The induction of neuronal apoptosis throughout many regions of the developing rat brain by
phenobarbital and
phenytoin, two drugs commonly used for the treatment of neonatal
seizures, has been well documented. However, several limbic regions have not been included in previous analyses. Because
drug-induced damage to limbic brain regions in infancy could contribute to emotional and psychiatric sequelae, it is critical to determine the extent to which these regions are vulnerable to developmental neurotoxicity. To evaluate the impact of
antiepileptic drug (AED) exposure on limbic nuclei, we treated postnatal day 7 rat pups with
phenobarbital,
phenytoin,
carbamazepine, or vehicle, and examined nucleus accumbens, septum, amygdala, piriform cortex, and frontal cortex for cell death. Histologic sections were processed using the
terminal deoxynucleotidyl transferase-mediated dUTP nick-end labeling (TUNEL) assay to label apoptotic cells. Nucleus accumbens displayed the highest level of baseline cell death (vehicle group), as well as the greatest net increase in cell death following
phenobarbital or
phenytoin.
Phenobarbital exposure resulted in a significant increase in cell death in all brain regions, whereas
phenytoin exposure increased cell death only in the nucleus accumbens.

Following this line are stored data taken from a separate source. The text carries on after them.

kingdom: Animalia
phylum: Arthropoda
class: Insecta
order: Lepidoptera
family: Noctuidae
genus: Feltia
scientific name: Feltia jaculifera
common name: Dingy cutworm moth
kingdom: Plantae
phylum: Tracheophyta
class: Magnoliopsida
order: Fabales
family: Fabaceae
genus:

Carbamazepine was without effect on cell death in any brain region analyzed, suggesting that the neurotoxicity observed is not an inherent feature of AED action. Our findings demonstrate pronounced cell death in several important regions of the rat limbic system following neonatal administration of
phenobarbital, the first-line treatment for neonatal
seizures in humans. These findings raise the possibility that AED exposure in infancy may contribute to adverse neuropsychiatric outcomes later in life.